No doubt, in the aftermath of Arizona’s Yarnell Hill Fire that tragically killed 19 hotshot-crew firefighters, the media and others will look to assign blame.
To me the answer is obvious: We all are.
It’s the same answer that Pogo cartoonist Walt Kelly penned in 1970 when he created a poster commemorating the first Earth Day: “We have met the enemy, and he is us.”
Past policy decisions haunt us, from the U.S. Forest Service’s 1935 “10 o’clock rule” to put out every fire by 10 a.m. the next morning, to the 1994 Northwest Forest Plan, subsequent east-side screens and other regional efforts to limit timber harvest in order to spare larger and older trees. Another haunting reality is that many of us have moved closer to our cherished forests because we love them – but when fire threatens, it is our homes, our property and our very lives we want protected.

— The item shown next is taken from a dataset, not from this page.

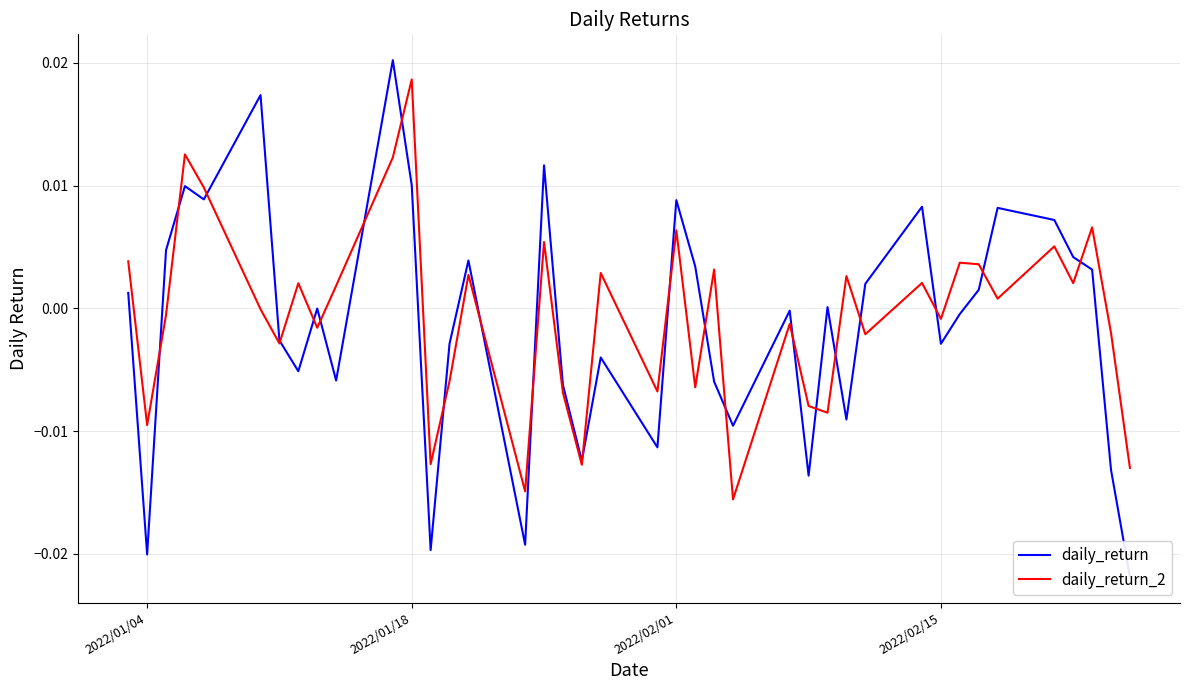

At which label does daily_return_2 reach its peak?

2022/01/18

It may be a part of our biologic makeup: We fear fire and the wanton destruction it can cause. We’re also in love with our forests and big trees.

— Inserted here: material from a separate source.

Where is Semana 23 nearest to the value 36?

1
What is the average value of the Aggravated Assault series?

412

But the answer isn’t less forest management. There has to be more, and it has to be smarter.
Less than a month before the Yarnell blow-up, a possible middle-ground solution emerged – interestingly, also from an Arizona source. Diane Vosick, director of policy and partnerships for Northern Arizona University’s Ecological Restoration Institute, testified before Oregon Sen. Ron Wyden’s Committee on Energy and Natural Resources. She stated that the costs of active forest management can be repaid many times over in reduced severity and losses from wildfires.
“The question becomes, can we afford not to treat?” she asked.
I met Diane several years ago, when she worked for The Nature Conservancy here in Oregon as TNC’s east-side restoration coordinator. She was very helpful as OFRI wrote and published its special report Federal Forestland in Oregon: Coming to terms with active forest management of federal forestland.
Diane told Sen. Wyden and his committee that the best way to save money is to invest a little now in forest management. She presented a recent study by her institute, “The Efficacy of Hazardous Fuel Treatments.” While the research is specific to Arizona, its implications reach to Oregon.
Her conclusions are the same reached last year here in Oregon in a blue-ribbon study sponsored by a diverse group of statewide stakeholders, including conservationists, businesses, state agencies and counties: National Forest Health Restoration: An Economic Assessment of Forest Restoration on Oregon’s Eastside National Forest. Doubling the investment in forest restoration activities such as thinning and selective timber harvest can reinvigorate rural communities, reduce poverty and restore forest health and fire resiliency, the report concluded. In the process, restoration can protect wildlife habitat as well as clean air and water.
As the nation mourns the death of the 19 brave firefighters in Arizona, my hope is that we will realize that extreme positions – whether it’s no fire, no management or no timber harvest – all have unintended consequences. Let’s find the middle ground and invest in smart forest management to make sure a tragedy like this never happens again.